Set problem:
Present every line of the records below as a Markdown table with the columns Row and Entry. Number the rows in order and skip any blank lines.
____ Information shown
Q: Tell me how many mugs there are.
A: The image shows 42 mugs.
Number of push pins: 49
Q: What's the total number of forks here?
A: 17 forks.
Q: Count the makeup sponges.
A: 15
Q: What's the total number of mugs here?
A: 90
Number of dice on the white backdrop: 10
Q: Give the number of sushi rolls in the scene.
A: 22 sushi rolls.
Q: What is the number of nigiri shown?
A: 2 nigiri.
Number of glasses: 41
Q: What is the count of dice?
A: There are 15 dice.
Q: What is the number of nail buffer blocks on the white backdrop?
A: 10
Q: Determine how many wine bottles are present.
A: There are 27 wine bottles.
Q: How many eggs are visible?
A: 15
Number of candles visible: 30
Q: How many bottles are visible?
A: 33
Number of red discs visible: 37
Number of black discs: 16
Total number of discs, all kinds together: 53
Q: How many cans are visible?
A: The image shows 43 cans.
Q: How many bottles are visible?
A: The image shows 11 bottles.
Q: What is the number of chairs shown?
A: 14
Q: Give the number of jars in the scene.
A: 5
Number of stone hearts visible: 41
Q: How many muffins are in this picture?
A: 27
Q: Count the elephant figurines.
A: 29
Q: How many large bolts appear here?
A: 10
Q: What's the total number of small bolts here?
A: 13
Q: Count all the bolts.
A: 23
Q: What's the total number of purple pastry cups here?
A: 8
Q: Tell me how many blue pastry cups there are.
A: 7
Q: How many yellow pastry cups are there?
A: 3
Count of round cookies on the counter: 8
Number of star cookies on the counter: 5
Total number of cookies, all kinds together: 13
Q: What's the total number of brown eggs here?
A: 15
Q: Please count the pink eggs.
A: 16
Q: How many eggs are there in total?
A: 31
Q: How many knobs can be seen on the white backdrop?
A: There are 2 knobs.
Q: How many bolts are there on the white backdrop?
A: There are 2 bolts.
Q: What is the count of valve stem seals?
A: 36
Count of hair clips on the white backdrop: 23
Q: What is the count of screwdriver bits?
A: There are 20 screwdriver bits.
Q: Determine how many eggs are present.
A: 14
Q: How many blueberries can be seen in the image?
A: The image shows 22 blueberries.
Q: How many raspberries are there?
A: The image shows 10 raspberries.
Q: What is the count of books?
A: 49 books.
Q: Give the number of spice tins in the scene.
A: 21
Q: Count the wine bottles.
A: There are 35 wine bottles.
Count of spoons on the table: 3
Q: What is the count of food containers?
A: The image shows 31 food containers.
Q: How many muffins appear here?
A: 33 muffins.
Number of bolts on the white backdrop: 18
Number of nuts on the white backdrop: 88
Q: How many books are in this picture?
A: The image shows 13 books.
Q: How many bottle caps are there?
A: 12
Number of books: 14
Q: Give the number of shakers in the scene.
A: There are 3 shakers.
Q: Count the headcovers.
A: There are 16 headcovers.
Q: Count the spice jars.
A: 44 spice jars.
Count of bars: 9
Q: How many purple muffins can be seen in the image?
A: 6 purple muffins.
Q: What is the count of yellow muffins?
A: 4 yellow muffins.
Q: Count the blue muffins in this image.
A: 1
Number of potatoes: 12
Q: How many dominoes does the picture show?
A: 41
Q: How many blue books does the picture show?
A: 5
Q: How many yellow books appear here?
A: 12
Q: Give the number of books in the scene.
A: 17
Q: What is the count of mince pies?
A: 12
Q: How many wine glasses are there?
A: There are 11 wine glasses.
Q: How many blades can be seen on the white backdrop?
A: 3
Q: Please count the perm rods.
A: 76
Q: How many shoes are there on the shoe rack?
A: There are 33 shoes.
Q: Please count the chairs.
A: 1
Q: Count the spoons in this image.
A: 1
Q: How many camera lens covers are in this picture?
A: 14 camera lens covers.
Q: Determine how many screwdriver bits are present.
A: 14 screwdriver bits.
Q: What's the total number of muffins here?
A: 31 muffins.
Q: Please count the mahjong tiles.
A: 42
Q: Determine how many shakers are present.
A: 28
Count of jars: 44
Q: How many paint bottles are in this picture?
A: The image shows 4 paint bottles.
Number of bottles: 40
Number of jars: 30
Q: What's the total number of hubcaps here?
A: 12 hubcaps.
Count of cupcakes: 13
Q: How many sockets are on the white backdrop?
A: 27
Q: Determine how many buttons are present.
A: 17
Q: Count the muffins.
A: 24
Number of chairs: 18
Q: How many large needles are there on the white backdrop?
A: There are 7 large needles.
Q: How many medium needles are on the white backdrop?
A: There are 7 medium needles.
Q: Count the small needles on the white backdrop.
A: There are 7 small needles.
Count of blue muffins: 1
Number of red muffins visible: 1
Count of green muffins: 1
________
Result:
| Row | Entry |
|---|---|
| 1 | Q: Tell me how many mugs there are. |
| 2 | A: The image shows 42 mugs. |
| 3 | Number of push pins: 49 |
| 4 | Q: What's the total number of forks here? |
| 5 | A: 17 forks. |
| 6 | Q: Count the makeup sponges. |
| 7 | A: 15 |
| 8 | Q: What's the total number of mugs here? |
| 9 | A: 90 |
| 10 | Number of dice on the white backdrop: 10 |
| 11 | Q: Give the number of sushi rolls in the scene. |
| 12 | A: 22 sushi rolls. |
| 13 | Q: What is the number of nigiri shown? |
| 14 | A: 2 nigiri. |
| 15 | Number of glasses: 41 |
| 16 | Q: What is the count of dice? |
| 17 | A: There are 15 dice. |
| 18 | Q: What is the number of nail buffer blocks on the white backdrop? |
| 19 | A: 10 |
| 20 | Q: Determine how many wine bottles are present. |
| 21 | A: There are 27 wine bottles. |
| 22 | Q: How many eggs are visible? |
| 23 | A: 15 |
| 24 | Number of candles visible: 30 |
| 25 | Q: How many bottles are visible? |
| 26 | A: 33 |
| 27 | Number of red discs visible: 37 |
| 28 | Number of black discs: 16 |
| 29 | Total number of discs, all kinds together: 53 |
| 30 | Q: How many cans are visible? |
| 31 | A: The image shows 43 cans. |
| 32 | Q: How many bottles are visible? |
| 33 | A: The image shows 11 bottles. |
| 34 | Q: What is the number of chairs shown? |
| 35 | A: 14 |
| 36 | Q: Give the number of jars in the scene. |
| 37 | A: 5 |
| 38 | Number of stone hearts visible: 41 |
| 39 | Q: How many muffins are in this picture? |
| 40 | A: 27 |
| 41 | Q: Count the elephant figurines. |
| 42 | A: 29 |
| 43 | Q: How many large bolts appear here? |
| 44 | A: 10 |
| 45 | Q: What's the total number of small bolts here? |
| 46 | A: 13 |
| 47 | Q: Count all the bolts. |
| 48 | A: 23 |
| 49 | Q: What's the total number of purple pastry cups here? |
| 50 | A: 8 |
| 51 | Q: Tell me how many blue pastry cups there are. |
| 52 | A: 7 |
| 53 | Q: How many yellow pastry cups are there? |
| 54 | A: 3 |
| 55 | Count of round cookies on the counter: 8 |
| 56 | Number of star cookies on the counter: 5 |
| 57 | Total number of cookies, all kinds together: 13 |
| 58 | Q: What's the total number of brown eggs here? |
| 59 | A: 15 |
| 60 | Q: Please count the pink eggs. |
| 61 | A: 16 |
| 62 | Q: How many eggs are there in total? |
| 63 | A: 31 |
| 64 | Q: How many knobs can be seen on the white backdrop? |
| 65 | A: There are 2 knobs. |
| 66 | Q: How many bolts are there on the white backdrop? |
| 67 | A: There are 2 bolts. |
| 68 | Q: What is the count of valve stem seals? |
| 69 | A: 36 |
| 70 | Count of hair clips on the white backdrop: 23 |
| 71 | Q: What is the count of screwdriver bits? |
| 72 | A: There are 20 screwdriver bits. |
| 73 | Q: Determine how many eggs are present. |
| 74 | A: 14 |
| 75 | Q: How many blueberries can be seen in the image? |
| 76 | A: The image shows 22 blueberries. |
| 77 | Q: How many raspberries are there? |
| 78 | A: The image shows 10 raspberries. |
| 79 | Q: What is the count of books? |
| 80 | A: 49 books. |
| 81 | Q: Give the number of spice tins in the scene. |
| 82 | A: 21 |
| 83 | Q: Count the wine bottles. |
| 84 | A: There are 35 wine bottles. |
| 85 | Count of spoons on the table: 3 |
| 86 | Q: What is the count of food containers? |
| 87 | A: The image shows 31 food containers. |
| 88 | Q: How many muffins appear here? |
| 89 | A: 33 muffins. |
| 90 | Number of bolts on the white backdrop: 18 |
| 91 | Number of nuts on the white backdrop: 88 |
| 92 | Q: How many books are in this picture? |
| 93 | A: The image shows 13 books. |
| 94 | Q: How many bottle caps are there? |
| 95 | A: 12 |
| 96 | Number of books: 14 |
| 97 | Q: Give the number of shakers in the scene. |
| 98 | A: There are 3 shakers. |
| 99 | Q: Count the headcovers. |
| 100 | A: There are 16 headcovers. |
| 101 | Q: Count the spice jars. |
| 102 | A: 44 spice jars. |
| 103 | Count of bars: 9 |
| 104 | Q: How many purple muffins can be seen in the image? |
| 105 | A: 6 purple muffins. |
| 106 | Q: What is the count of yellow muffins? |
| 107 | A: 4 yellow muffins. |
| 108 | Q: Count the blue muffins in this image. |
| 109 | A: 1 |
| 110 | Number of potatoes: 12 |
| 111 | Q: How many dominoes does the picture show? |
| 112 | A: 41 |
| 113 | Q: How many blue books does the picture show? |
| 114 | A: 5 |
| 115 | Q: How many yellow books appear here? |
| 116 | A: 12 |
| 117 | Q: Give the number of books in the scene. |
| 118 | A: 17 |
| 119 | Q: What is the count of mince pies? |
| 120 | A: 12 |
| 121 | Q: How many wine glasses are there? |
| 122 | A: There are 11 wine glasses. |
| 123 | Q: How many blades can be seen on the white backdrop? |
| 124 | A: 3 |
| 125 | Q: Please count the perm rods. |
| 126 | A: 76 |
| 127 | Q: How many shoes are there on the shoe rack? |
| 128 | A: There are 33 shoes. |
| 129 | Q: Please count the chairs. |
| 130 | A: 1 |
| 131 | Q: Count the spoons in this image. |
| 132 | A: 1 |
| 133 | Q: How many camera lens covers are in this picture? |
| 134 | A: 14 camera lens covers. |
| 135 | Q: Determine how many screwdriver bits are present. |
| 136 | A: 14 screwdriver bits. |
| 137 | Q: What's the total number of muffins here? |
| 138 | A: 31 muffins. |
| 139 | Q: Please count the mahjong tiles. |
| 140 | A: 42 |
| 141 | Q: Determine how many shakers are present. |
| 142 | A: 28 |
| 143 | Count of jars: 44 |
| 144 | Q: How many paint bottles are in this picture? |
| 145 | A: The image shows 4 paint bottles. |
| 146 | Number of bottles: 40 |
| 147 | Number of jars: 30 |
| 148 | Q: What's the total number of hubcaps here? |
| 149 | A: 12 hubcaps. |
| 150 | Count of cupcakes: 13 |
| 151 | Q: How many sockets are on the white backdrop? |
| 152 | A: 27 |
| 153 | Q: Determine how many buttons are present. |
| 154 | A: 17 |
| 155 | Q: Count the muffins. |
| 156 | A: 24 |
| 157 | Number of chairs: 18 |
| 158 | Q: How many large needles are there on the white backdrop? |
| 159 | A: There are 7 large needles. |
| 160 | Q: How many medium needles are on the white backdrop? |
| 161 | A: There are 7 medium needles. |
| 162 | Q: Count the small needles on the white backdrop. |
| 163 | A: There are 7 small needles. |
| 164 | Count of blue muffins: 1 |
| 165 | Number of red muffins visible: 1 |
| 166 | Count of green muffins: 1 |